Judy’s Hand Pavilion was a focal point of FRONT International at CWRU on March 26, an event that served as an overview of FRONT’s plan for Cleveland Triennial for Contemporary Art. The festival, which will run from July 14 through Sept. 30, is the first of its kind in North America, according to FRONT Director of Public Programs and Engagement Arlene Watson.

“Judy’s Hand is the biggest [installation] we have done in a while,” Putnam Collection Chair Kathy Barrie said. “We think it will be a star of the exhibition.”

The Baker-Nord Center for the Humanities also established a “hand grant” for students who wish to hold events at the installation. Individual students, student organizations, staff and faculty can apply for up to 500 dollars in grant money if they submit an idea for an event which will inspire further engagement with the sculpture.

“I want to facilitate ways for students to socialize in that middle ground that’s not intimidatingly intellectual or party-alcohol-centric,” Brian Clites, Associate Director of the Baker Nord Center said.

FRONT’s Triennial will feature over 100 artists, according to Watson. Many of these artists are international, from countries including China, Mexico and Nigeria.

As part of its international outreach, FRONT is currently hosting 16 international artists in residence at their central complex, The Madison Residences, in Glenville. Adjacent to The Madison Residences is FRONTporch, an exhibition venue for artists and a place for artist and community interaction.

Most of the pieces are unconventional and tailor-made for their display areas. John Riepenhoff, for example, is creating a special sausage he dubs “Cleveland Curry Koji Wurst,” according to Watson, to reflect the diverse culinary scene of Cleveland.
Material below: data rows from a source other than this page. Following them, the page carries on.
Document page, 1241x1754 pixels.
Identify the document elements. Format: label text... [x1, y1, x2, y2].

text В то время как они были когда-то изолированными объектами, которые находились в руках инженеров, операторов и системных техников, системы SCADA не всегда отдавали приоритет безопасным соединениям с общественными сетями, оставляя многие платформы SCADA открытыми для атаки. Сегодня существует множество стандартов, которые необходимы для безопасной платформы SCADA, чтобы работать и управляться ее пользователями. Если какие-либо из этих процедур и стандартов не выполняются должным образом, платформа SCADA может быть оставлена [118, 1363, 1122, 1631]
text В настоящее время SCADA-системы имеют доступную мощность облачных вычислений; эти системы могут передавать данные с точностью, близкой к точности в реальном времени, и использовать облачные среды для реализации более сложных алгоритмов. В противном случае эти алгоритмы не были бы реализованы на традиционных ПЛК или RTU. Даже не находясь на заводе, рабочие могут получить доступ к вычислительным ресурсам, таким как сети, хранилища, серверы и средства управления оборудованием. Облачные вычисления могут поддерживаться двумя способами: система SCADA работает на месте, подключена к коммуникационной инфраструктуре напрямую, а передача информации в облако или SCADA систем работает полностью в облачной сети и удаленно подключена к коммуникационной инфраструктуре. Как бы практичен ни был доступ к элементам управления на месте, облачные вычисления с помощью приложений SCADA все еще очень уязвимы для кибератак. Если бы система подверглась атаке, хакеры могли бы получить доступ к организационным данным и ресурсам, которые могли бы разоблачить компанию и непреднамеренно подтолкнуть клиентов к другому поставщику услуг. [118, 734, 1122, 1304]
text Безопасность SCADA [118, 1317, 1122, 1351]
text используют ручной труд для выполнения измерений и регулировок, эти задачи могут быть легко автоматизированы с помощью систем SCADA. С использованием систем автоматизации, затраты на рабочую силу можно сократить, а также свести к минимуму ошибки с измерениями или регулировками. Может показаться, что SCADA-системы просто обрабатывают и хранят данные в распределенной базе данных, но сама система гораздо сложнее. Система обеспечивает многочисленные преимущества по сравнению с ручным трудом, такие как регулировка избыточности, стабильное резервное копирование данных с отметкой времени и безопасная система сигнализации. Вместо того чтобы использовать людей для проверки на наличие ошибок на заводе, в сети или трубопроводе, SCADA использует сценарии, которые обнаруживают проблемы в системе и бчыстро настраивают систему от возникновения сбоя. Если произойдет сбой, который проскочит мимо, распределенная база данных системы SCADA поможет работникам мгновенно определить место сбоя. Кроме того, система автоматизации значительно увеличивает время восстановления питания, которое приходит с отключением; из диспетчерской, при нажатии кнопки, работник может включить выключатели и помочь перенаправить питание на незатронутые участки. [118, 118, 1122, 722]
“There’s not a lot of interaction between the public and the art, so it is a great opportunity,” CWRU Professor of Digital Photography, Barney Taxel, said regarding the Triennial. “We have museums where you can go quietly and curators will explain the meaning of the art; but how often do you have the opportunity to see art made to be installed in your town and have a conversation with the artist?”

Every FRONT exhibition will be free to the public in Cleveland every three years under a different artistic director each time.

“What we hope to accomplish through this really ambitious exhibition is more idea generation and the opportunity for contemporary art in this region to be on the same stage as New York, LA or Venice,” Watson said.